Chick starter is formulated to give eighteen to twenty per cent protein, six per cent of fiber and two and a half percent of fat. It’s also chock full of vitamins, minerals, pre- and probiotics.
At around eight weeks, you can switch them up to ‘starter grower’. This formulation has sixteen to eighteen per cent of protein with fiber and fat being unchanged. Vitamins, minerals, pre- and probiotics are still present in this feed.
Mixing chicken ration is a science. The feed companies have fully trained staff to formulate the different types of feed. Unless you have good knowledge of chicken health, I do not recommend you try to mix your own.
It is vital that chicks receive the appropriate nutrition so they can develop fully. A lack of certain vitamins or minerals can lead to many problems further down the road such as infertility, neurological defects and stunted growth to name a few.
Treats should be given sparingly for the first few weeks.
I don’t start giving them treats until several weeks old, but I do dig up dandelions with a bit of grass and dirt attached so they can be gently exposed to germs. They will need the grit as a supplement if you do this.
You can buy small bags of chick grit in the feed stores.
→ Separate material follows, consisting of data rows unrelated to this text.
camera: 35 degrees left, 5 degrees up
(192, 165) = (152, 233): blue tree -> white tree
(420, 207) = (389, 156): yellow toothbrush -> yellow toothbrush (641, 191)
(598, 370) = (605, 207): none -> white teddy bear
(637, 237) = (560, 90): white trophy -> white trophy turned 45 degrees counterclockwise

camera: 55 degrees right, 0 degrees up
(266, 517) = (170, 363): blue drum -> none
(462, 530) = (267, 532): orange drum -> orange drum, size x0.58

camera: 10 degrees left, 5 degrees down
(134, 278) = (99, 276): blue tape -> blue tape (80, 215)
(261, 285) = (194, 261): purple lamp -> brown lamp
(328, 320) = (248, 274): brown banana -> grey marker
The chicks don’t really need it unless you are giving them treats.
Chicks need a clean, easily accessible source of drinking water.
You may think this is obvious – but the ‘clean’ can present a problem.
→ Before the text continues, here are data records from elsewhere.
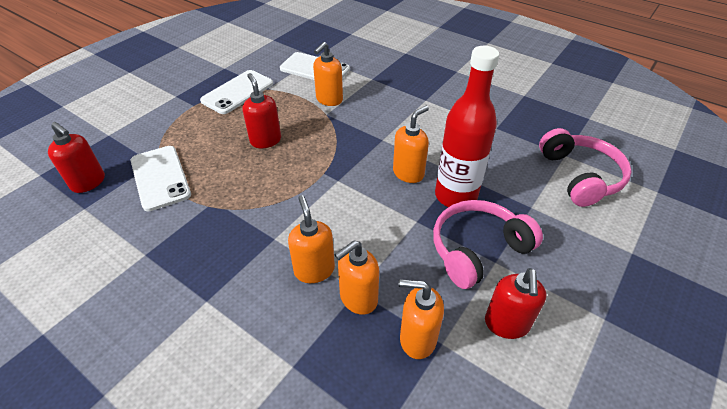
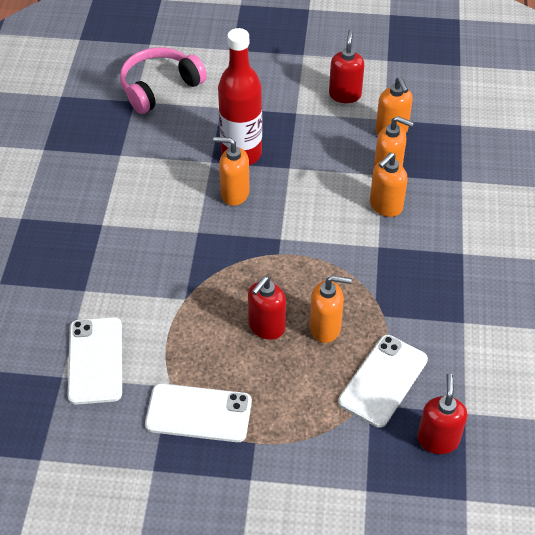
camera: 120 degrees left, 5 degrees up
(329, 100) = (156, 310): orange soap dispenser -> orange soap dispenser (325, 328)
(477, 249) = (291, 125): pink headphones -> none
(506, 324) = (345, 95): red soap dispenser -> red soap dispenser turned 60 degrees counterclockwise

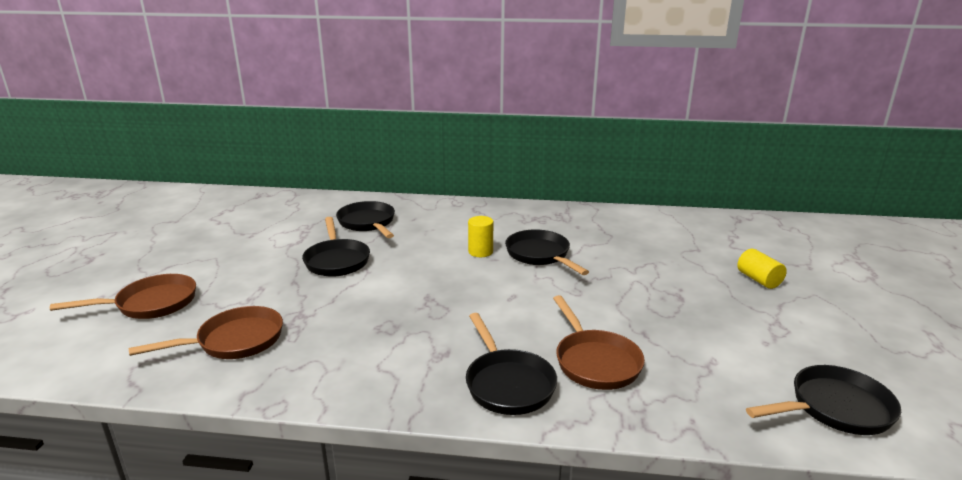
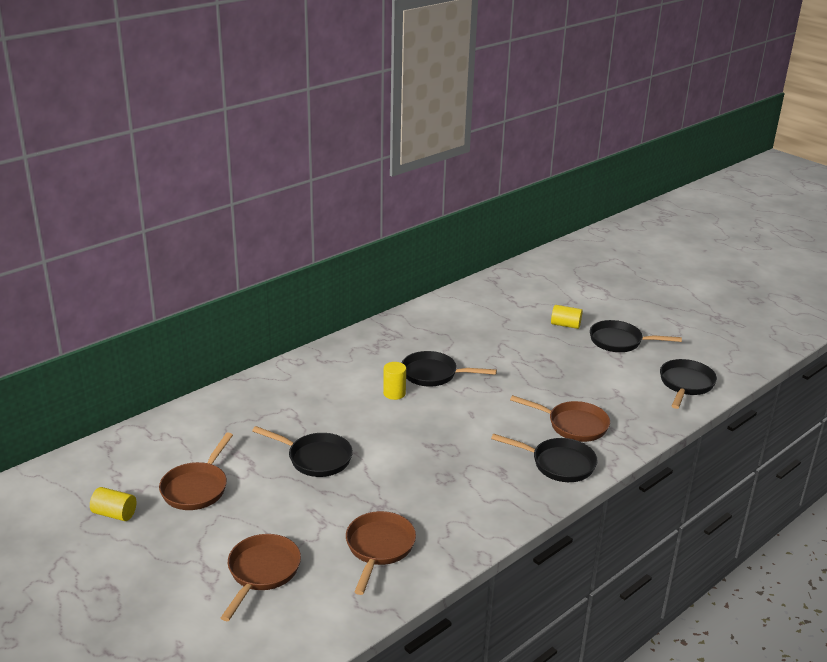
camera: 50 degrees left, 5 degrees up
(181, 227) = (114, 514): none -> yellow cylinder
(242, 237) = (196, 488): none -> brown pan
(368, 223) = (268, 417): black pan -> black pan (619, 341)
Chicks are constantly scratching their litter, so a lot of litter ends up in their drinker – they are also not fussy about where they poop.
You will be changing their water at least three or four times a day, so if you have to buy a drinker – get two. They are inexpensive and you can have one ‘ready to go’.
For the first few days I use an electrolyte solution in their water. I mix up a gallon at a time and fill the drinkers as necessary. You could also use a sugar solution for the first couple of days if you prefer (one tablespoon/quart).
Importantly, for the first couple of weeks I place glass marbles in the drinker tray so they can’t drown themselves.
If you have received your chicks through the mail, you will need to dip their beaks in the water so that they know where the water is in their quarters. Do not put the water directly under the heat – they will not drink warm/hot water.
General Care and Cleaning
Once you have everything set up and your chicks have arrived, the work begins!
We have already noted that they are messy and will need their drinkers and feeders cleaned at least twice per day.
The litter needs to be kept clean and dry. The area around the drinker is likely to get very soggy, you can try elevating the drinker on a block of wood to prevent this.
Damp, warm litter is a ‘holiday resort’ for germs to grow in and the chicks will pick at the litter as a foraging activity. Obviously you cannot keep the litter dry at all times, but try to change out the damp patches as you notice them.
For the first few days you will need to inspect the rear end of the chicks carefully to avoid ‘pasty butt’.
We have written about this before, but basically the poop dries around the cloaca sealing it shut. If the chick cannot poop it will die.
It’s your job as “Mama” to gently remove any crusting so the orifice is open. This is usually caused by a brooder being a bit too warm, adjust the heat and observe your chicks. A dab of olive oil or other natural oil on the cloaca will help to keep the poop from sticking.
Inspection time can also become bonding time. Put some crumbles in your palm and place your hand on the floor. It will take perhaps a couple of days before they are brave enough, but soon they will be walking on your hand and allowing you to pick them up.
New chicks are fun and cute, but caring for them does entail some housekeeping duties. The cleaning of the brooder area need takes no more than ten minutes each time – so easily less than an hour a day.
If your brooder is enclosed, the only time the chicks will see you is when your face appears over the lid. Make sure to whistle or sing/talk when you are approaching so they are not quite so startled to see you.
This is the best time to bond with your birds, the more time you spend with them, the tamer they will be – you can even teach them tricks when they are old enough!
We hope this article has given you some tips on caring for your chicks.